How to complete this task:
Give back exactly the lines of the data below, starting with the line that has "[125,758,246,771] constraints ->" and going on through the line that has "[527,1161,626,1177] suggested ->".

Data extract:
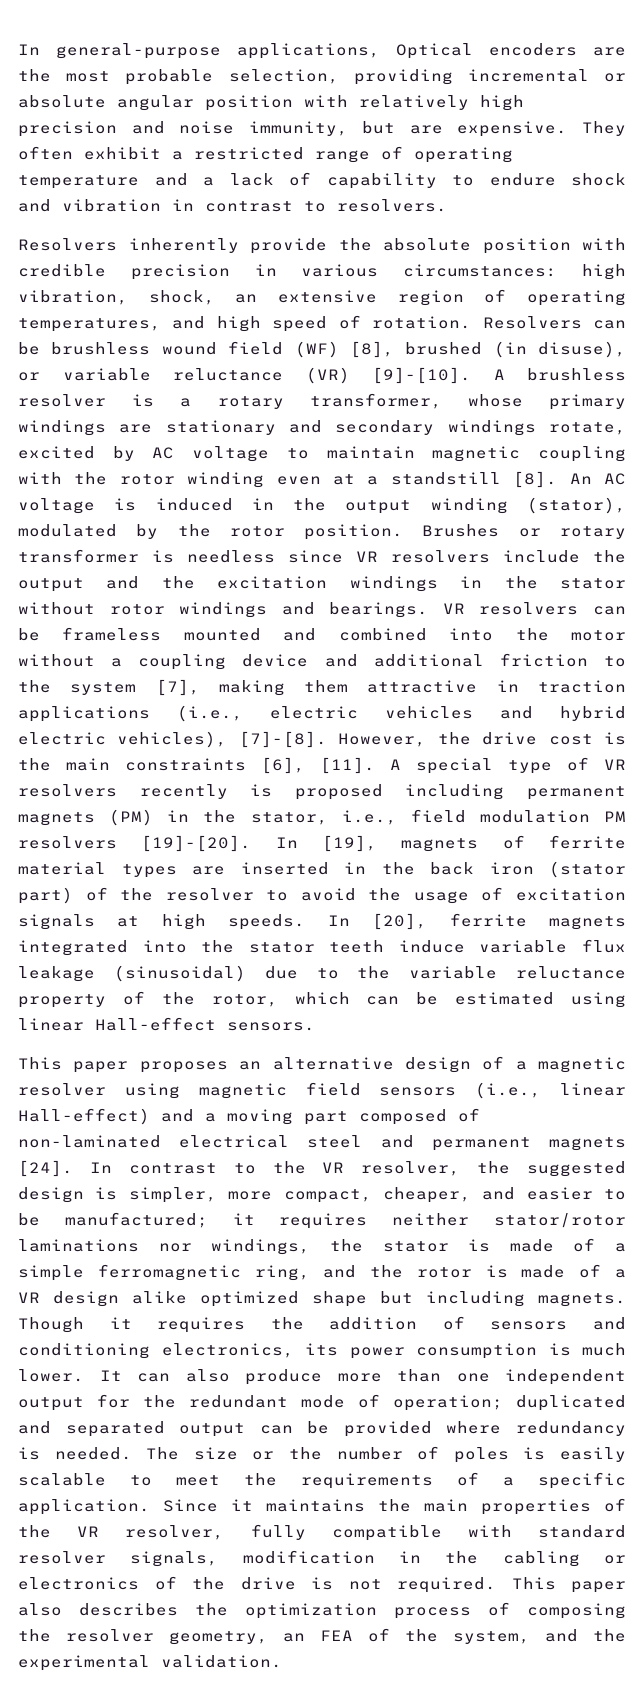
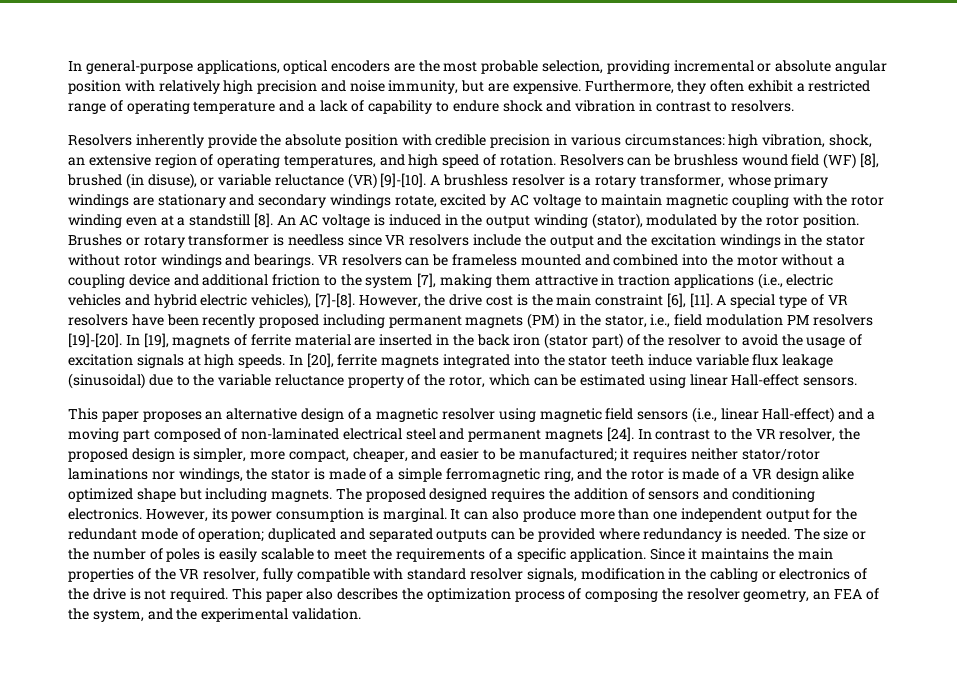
[396,43,473,59] Optical -> [283,60,328,74] optical
[581,121,626,136] They -> [584,80,707,94] Furthermore, they
[125,758,246,771] constraints -> [595,294,664,306] constraint
[139,784,273,799] recently is -> [131,314,256,328] have been recently
[121,864,177,878] types -> (351, 340) none
[527,1161,626,1177] suggested -> [68,448,128,462] proposed
[18,1317,132,1333] Though it -> [335,488,488,502] The proposed designed
[161,1343,294,1358] electronics, -> [68,508,208,522] electronics. However,
[582,1343,626,1356] [18,1369,84,1382] much lower. -> [382,508,447,522] marginal.
[179,1423,246,1437] output -> [436,529,488,542] outputs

Result below:
[125,758,246,771] constraints -> [595,294,664,306] constraint
[139,784,273,799] recently is -> [131,314,256,328] have been recently
[121,864,177,878] types -> (351, 340) none
[527,1161,626,1177] suggested -> [68,448,128,462] proposed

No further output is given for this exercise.